■ TASK PROMPT ■
Extend the article on the NCAA's marijuana testing policy and the suspended Oregon players, picking up after its final sentence.

■ EXERCISE PASSAGE ■
:::::
When the University of Oregon takes the field against Ohio State in college football’s national championship game Monday night, two of the Ducks’ key players won’t be there.
Darren Carrington, one of Oregon’s leading wide receivers, and Ayele Forde, a key special teams contributor, were suspended this weekend when they failed NCAA-administered drug tests at last weekend’s Rose Bowl, which served as a semifinal in the inaugural College Football Playoff. Privacy laws prevent schools and the NCAA from confirming the reasons for the suspensions, but multiple outlets have reported that Carrington and Forde’s suspensions are the result of positive tests for marijuana.
It’s reasonable to criticize Carrington and Forde for failing the tests. The NCAA tests athletes only at postseason events, so the players should have known they were coming. But Carrington and Forde’s unfortunate cases, existing as they do under the NCAA’s drug policy and changing societal views of marijuana, should also raise questions about the NCAA’s policy itself.
Set aside the fact that recreational marijuana use is now legal in Oregon and other states, or that medical marijuana is now legal in more than 20 states. The NCAA, like other sports leagues, still lists marijuana as a banned substance, and so even players in jurisdictions where weed is legal can’t toke up when they want to.
Still, the NCAA’s policy seems outdated, inconsistent, and probably ineffective, to say the least. As USA Today’s Dan Wolken reported Saturday, the NCAA’s testing and punishment policy is wildly inconsistent. It leaves testing largely up to schools for most of the year, with the NCAA stepping in only at postseason events like bowl games and the NCAA Tournament. And once it does, its punishments are far more severe. While Oregon requires three positive tests before a suspension is triggered — it focuses on “education and support” before that, UO’s athletic director Rob Mullens told Wolken — a single positive in an NCAA-administered test results in a half-season suspension.
:::::
■ SUPPLIED ENTRIES ■
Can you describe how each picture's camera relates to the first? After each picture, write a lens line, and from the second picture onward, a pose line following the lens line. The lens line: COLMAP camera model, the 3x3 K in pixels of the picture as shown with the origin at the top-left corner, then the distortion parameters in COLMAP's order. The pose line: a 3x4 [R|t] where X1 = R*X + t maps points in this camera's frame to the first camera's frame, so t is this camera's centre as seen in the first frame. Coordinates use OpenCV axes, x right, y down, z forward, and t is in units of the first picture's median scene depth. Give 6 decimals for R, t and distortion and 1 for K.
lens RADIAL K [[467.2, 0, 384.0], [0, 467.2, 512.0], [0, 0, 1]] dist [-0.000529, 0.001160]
:::::
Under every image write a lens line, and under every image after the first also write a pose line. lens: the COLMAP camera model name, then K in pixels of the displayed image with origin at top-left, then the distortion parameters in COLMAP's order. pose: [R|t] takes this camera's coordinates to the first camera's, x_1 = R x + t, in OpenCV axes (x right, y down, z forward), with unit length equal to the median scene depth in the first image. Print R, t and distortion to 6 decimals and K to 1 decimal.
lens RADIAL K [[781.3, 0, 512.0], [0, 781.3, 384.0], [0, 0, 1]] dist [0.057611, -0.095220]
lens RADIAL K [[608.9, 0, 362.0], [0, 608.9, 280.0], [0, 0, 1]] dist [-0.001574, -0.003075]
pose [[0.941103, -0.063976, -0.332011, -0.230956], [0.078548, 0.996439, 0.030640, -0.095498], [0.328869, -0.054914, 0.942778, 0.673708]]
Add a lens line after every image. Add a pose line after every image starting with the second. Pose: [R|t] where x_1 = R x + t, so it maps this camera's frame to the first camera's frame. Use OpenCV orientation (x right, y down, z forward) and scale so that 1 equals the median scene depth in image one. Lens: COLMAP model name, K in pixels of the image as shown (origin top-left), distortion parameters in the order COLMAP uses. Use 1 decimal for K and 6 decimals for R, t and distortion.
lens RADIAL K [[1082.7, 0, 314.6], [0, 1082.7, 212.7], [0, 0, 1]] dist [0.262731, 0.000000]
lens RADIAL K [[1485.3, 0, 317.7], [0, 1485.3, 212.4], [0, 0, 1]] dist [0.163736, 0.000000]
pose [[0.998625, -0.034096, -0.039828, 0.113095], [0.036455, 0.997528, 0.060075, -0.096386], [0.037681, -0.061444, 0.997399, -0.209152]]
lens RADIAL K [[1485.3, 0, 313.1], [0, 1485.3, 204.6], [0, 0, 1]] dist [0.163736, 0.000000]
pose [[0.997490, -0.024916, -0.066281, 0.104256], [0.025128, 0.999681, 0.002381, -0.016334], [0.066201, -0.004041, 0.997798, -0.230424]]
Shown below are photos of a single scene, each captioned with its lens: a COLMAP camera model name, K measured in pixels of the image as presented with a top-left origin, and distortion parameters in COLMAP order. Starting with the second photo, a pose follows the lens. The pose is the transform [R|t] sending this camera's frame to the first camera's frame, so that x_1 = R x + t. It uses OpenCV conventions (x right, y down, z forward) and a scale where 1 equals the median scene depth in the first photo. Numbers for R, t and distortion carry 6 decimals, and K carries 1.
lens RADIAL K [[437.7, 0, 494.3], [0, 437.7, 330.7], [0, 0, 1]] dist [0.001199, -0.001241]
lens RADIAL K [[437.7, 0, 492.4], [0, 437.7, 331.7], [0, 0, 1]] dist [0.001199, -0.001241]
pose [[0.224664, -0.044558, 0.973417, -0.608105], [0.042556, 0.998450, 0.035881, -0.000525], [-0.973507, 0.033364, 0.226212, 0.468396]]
:::::
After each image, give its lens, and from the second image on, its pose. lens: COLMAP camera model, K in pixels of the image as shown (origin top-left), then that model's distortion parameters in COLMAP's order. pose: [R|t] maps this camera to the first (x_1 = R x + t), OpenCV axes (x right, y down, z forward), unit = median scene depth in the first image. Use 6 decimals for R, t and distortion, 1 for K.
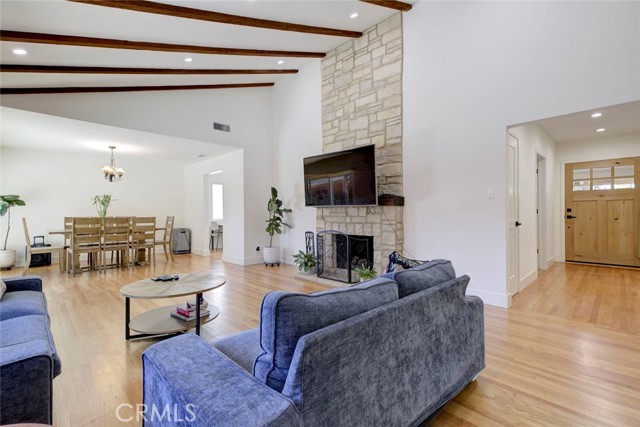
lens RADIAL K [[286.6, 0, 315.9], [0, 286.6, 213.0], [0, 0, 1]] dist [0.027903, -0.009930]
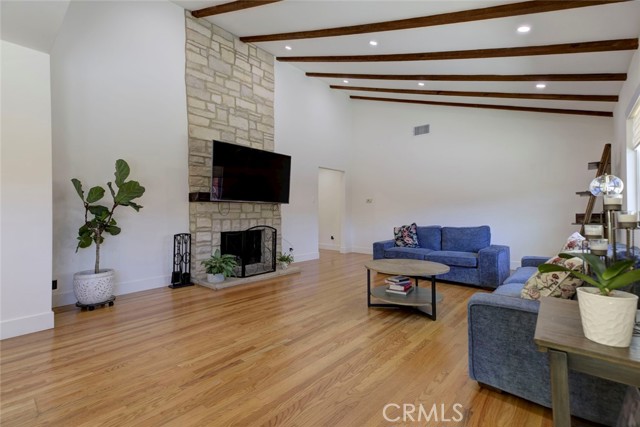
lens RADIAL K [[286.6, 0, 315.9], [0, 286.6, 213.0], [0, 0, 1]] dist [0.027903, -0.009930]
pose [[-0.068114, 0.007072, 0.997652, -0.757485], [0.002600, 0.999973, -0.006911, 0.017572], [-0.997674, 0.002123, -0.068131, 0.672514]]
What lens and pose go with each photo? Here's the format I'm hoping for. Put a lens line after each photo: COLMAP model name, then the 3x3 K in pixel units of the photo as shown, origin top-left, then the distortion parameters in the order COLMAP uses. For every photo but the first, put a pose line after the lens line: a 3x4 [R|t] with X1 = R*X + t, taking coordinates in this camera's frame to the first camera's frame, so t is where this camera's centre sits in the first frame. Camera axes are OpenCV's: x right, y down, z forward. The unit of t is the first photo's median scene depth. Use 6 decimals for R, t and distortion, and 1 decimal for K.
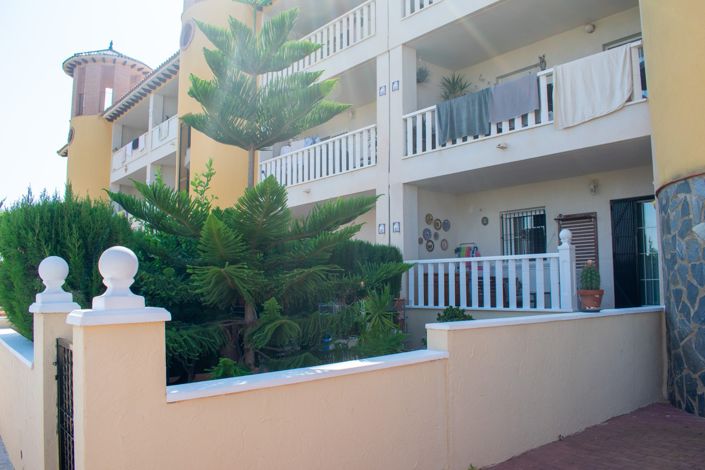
:::::
■ FINAL ANSWER ■
There are also the NCAA’s thresholds for a positive test, which are far more strict than other sports leagues. The NCAA’s threshold for a positive is five nanograms of THC per millimeter of blood, according to Sports Illustrated’s Pete Thamel. That is three times stricter than the NFL’s old drug policy (15 nanograms), seven times more stringent than the NFL’s current policy, and even more harsh when compared to Major League Baseball’s (50 nanograms) and the World Anti-Doping Agency’s (150 nanograms) policies. As Thamel noted, the NCAA’s threshold is 10 times stricter than the 50 nanogram threshold used for commercial airline pilots.
The major question, though, is why the NCAA tests at all. Marijuana isn’t a performance-enhancing substance for athletes. And even aside from that, it’s unclear whether drug testing has a sizable deterrent effect on drug use. Surveys of students and some academic research have suggested it isn’t, with illicit drugs like marijuana and performance-enhancers alike. Some experts have posited that an approach similar to Oregon’s “education and support” idea is a more effective means of preventing use. It’s not like NCAA athletes are avoiding marijuana use: recent surveys show that 22.6 percent of athletes admitted to using it in the past year. That is roughly the same percentage that reported using marijuana before NCAA testing began, suggesting it has had little effect. More likely, athletes simply avoid using it around NCAA testing time.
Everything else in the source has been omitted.